Terry R Jones
I’m a scientist who’s found a love of working on powerful computing systems, particularly the kind which use multiple computers to tackle massive problems by working in parallel. I started my career as a computer scientist worrying about time-critical realtime programming in the aerospace industry. In the 90’s, I moved into doing programming environments at a DOE national laboratory in California, Lawrence Livermore National Laboratory (LLNL), where I worked with various domain scientists with specialties like physics, chemistry, and mathematics. Over time, I drifted into working on runtime systems and operating systems for large parallel computers. In 2008, I joined Oak Ridge National Laboratory (ORNL) to work on system software for supercomputers. I’m probably most known for technical contributions in middleware and system software, and lately I’ve been applying my knowledge on distributed clock synchronization into new areas like our nation’s power grid. While I’ve kept my love for the technical aspects of the work, I’ve gradually assumed larger roles in conceiving and pitching new ideas, forming effective R&D teams, managing projects with distributed teams, and making sure our projects deliver milestones on time and on budget.
Areas of expertise: High performance parallel computing, operating systems, parallel middleware & runtime systems, distributed clock synchronization, parallel file systems, scheduling resources and coordination, performance analysis & optimization tools.

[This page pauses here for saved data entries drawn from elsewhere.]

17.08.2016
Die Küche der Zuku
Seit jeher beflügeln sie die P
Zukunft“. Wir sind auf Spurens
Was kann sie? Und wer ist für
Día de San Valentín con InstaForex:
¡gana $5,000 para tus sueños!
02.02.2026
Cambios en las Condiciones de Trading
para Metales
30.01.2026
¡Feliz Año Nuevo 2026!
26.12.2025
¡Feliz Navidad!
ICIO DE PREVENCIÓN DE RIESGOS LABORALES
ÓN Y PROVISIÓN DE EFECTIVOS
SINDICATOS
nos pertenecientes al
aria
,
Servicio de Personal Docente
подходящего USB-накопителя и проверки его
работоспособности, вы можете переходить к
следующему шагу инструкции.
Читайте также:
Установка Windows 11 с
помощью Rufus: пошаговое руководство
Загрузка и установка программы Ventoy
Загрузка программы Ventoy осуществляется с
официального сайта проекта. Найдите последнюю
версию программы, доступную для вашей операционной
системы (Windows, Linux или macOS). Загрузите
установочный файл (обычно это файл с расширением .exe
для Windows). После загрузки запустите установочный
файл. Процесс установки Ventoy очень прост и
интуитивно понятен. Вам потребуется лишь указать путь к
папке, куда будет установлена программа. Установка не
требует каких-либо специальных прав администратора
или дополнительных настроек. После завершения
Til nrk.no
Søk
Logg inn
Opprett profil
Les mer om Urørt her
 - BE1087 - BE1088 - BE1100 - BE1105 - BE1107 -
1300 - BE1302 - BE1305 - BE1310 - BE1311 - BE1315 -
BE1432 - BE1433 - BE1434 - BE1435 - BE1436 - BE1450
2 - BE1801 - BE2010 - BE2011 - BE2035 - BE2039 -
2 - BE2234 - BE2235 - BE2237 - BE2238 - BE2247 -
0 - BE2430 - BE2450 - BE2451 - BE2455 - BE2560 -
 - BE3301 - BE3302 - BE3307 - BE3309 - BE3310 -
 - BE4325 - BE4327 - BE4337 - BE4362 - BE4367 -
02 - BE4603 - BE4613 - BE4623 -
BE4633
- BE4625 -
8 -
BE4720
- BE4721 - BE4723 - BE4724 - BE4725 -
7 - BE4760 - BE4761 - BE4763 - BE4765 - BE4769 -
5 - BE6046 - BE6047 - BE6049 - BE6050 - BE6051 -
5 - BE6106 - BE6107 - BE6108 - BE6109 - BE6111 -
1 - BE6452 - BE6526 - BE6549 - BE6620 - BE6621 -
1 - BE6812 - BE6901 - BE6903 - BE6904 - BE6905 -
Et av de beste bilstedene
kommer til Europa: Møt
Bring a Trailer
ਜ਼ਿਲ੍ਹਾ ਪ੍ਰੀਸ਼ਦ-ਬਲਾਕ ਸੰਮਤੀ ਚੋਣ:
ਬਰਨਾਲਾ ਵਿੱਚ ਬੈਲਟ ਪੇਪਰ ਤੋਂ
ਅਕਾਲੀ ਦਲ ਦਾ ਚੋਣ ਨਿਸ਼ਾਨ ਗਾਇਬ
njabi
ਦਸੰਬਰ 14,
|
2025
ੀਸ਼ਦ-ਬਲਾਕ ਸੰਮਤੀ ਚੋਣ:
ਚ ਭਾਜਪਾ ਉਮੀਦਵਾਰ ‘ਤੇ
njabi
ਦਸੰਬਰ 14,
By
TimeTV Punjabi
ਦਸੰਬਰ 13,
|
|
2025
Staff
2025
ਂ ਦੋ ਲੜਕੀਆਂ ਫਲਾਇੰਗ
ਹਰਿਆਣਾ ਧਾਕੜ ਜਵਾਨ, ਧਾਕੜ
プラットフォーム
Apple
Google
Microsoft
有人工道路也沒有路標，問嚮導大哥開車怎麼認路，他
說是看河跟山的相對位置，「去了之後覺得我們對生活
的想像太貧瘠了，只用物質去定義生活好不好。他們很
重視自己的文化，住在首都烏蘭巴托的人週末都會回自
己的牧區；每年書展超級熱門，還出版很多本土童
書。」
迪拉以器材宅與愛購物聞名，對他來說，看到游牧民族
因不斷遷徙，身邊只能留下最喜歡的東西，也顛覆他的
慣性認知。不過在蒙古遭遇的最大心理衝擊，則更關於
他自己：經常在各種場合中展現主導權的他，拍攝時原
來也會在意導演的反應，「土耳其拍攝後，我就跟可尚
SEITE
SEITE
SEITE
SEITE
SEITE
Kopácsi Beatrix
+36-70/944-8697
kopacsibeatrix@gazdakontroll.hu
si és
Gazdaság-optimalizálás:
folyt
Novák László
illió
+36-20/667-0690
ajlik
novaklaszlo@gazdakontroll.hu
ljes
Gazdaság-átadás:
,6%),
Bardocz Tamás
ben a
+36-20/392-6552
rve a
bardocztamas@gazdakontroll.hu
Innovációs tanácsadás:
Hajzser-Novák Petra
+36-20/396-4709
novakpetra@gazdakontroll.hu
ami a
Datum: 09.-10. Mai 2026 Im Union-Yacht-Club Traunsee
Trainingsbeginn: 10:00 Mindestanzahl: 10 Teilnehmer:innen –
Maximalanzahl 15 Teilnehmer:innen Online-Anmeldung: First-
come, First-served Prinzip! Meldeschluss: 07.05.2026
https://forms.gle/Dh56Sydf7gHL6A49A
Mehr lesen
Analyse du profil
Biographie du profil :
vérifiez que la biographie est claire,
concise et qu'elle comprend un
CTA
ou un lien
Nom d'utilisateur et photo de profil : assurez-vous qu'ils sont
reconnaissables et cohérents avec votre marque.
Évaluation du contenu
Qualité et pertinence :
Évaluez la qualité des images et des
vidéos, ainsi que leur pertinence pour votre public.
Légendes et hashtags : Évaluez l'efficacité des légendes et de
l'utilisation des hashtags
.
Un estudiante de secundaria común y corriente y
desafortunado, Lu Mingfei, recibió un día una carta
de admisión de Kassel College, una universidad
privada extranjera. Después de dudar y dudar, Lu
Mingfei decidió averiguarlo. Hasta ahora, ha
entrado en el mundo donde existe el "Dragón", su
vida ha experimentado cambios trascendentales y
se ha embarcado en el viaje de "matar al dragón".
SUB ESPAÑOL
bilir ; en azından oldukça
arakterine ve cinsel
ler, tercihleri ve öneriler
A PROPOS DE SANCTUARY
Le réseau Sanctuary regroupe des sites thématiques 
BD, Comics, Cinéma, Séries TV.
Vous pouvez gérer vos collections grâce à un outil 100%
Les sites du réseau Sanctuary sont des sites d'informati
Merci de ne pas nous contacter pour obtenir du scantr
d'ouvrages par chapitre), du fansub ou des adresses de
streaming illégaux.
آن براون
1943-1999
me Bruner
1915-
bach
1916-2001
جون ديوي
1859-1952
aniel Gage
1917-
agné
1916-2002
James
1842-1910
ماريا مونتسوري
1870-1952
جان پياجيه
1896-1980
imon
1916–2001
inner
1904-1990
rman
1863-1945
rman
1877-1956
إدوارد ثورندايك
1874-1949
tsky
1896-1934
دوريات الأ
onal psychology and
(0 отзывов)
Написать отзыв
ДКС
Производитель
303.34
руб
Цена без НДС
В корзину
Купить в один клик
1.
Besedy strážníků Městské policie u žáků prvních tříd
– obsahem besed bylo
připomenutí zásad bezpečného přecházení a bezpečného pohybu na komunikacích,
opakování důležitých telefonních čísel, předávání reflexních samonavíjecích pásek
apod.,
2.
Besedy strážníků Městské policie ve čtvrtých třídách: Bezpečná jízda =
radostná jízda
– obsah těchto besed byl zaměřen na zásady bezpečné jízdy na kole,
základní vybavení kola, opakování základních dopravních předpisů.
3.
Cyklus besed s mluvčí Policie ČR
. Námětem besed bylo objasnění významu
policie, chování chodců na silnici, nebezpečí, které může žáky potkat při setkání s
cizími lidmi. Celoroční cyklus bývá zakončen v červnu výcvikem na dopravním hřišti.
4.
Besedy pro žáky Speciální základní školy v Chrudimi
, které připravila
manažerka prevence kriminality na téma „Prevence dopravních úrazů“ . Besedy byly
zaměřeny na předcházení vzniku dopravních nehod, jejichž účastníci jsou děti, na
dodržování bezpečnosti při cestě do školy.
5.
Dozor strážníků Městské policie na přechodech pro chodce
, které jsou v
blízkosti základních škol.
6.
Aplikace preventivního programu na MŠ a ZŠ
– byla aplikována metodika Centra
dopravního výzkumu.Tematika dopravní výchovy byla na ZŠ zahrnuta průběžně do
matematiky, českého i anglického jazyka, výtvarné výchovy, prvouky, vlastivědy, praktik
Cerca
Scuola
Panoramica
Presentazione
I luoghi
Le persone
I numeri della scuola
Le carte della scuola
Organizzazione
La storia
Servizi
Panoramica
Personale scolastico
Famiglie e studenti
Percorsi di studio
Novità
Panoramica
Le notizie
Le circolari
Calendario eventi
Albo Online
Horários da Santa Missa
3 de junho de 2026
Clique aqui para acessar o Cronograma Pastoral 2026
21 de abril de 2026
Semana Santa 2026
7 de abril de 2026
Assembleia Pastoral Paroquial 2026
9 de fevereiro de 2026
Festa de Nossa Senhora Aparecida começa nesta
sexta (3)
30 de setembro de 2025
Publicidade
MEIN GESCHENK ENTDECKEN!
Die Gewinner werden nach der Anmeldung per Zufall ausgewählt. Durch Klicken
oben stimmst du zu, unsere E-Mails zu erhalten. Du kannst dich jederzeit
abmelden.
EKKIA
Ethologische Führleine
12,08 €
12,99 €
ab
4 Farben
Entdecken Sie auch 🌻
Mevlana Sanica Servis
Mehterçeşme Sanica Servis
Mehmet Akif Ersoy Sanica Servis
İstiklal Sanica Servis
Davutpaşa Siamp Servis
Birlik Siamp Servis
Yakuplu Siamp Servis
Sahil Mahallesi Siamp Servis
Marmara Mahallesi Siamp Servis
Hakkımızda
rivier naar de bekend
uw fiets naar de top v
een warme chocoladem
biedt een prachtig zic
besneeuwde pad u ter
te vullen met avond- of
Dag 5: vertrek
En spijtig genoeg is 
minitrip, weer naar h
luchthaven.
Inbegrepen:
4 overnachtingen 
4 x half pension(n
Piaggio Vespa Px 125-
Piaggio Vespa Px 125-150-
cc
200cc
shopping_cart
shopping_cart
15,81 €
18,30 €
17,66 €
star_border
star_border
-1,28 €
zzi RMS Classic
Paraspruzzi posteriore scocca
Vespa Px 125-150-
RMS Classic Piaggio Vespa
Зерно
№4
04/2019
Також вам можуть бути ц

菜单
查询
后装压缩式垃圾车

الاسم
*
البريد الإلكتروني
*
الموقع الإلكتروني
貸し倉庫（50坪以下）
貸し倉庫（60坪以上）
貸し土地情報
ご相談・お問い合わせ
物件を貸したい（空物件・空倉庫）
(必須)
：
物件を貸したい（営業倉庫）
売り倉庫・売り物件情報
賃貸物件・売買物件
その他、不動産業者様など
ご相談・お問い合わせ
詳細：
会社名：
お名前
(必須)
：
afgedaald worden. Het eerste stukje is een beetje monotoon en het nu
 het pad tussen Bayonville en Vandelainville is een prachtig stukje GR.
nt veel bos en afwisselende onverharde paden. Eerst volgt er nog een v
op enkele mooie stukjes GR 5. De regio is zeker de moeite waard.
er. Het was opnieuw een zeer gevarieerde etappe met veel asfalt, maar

In a parallel computing environment comprising a network of SMP nodes each having at least one processor, this patent presents a parallel-aware co-scheduling method and system for improving the performance and scalability of a dedicated parallel job having synchronizing collective operations. The method and system uses a global co-scheduler and an operating system kernel dispatcher adapted to coordinate interfering system and daemon activities on a node and across nodes to promote intra-node and inter-node overlap of said interfering system and daemon activities as well as intra-node and inter-node overlap of said synchronizing collective operations. In this manner, the impact of random short-lived interruptions, such as timer-decrement processing and periodic daemon activity, on synchronizing collective operations is minimized on large processor-count SPMD bulk-synchronous programming styles.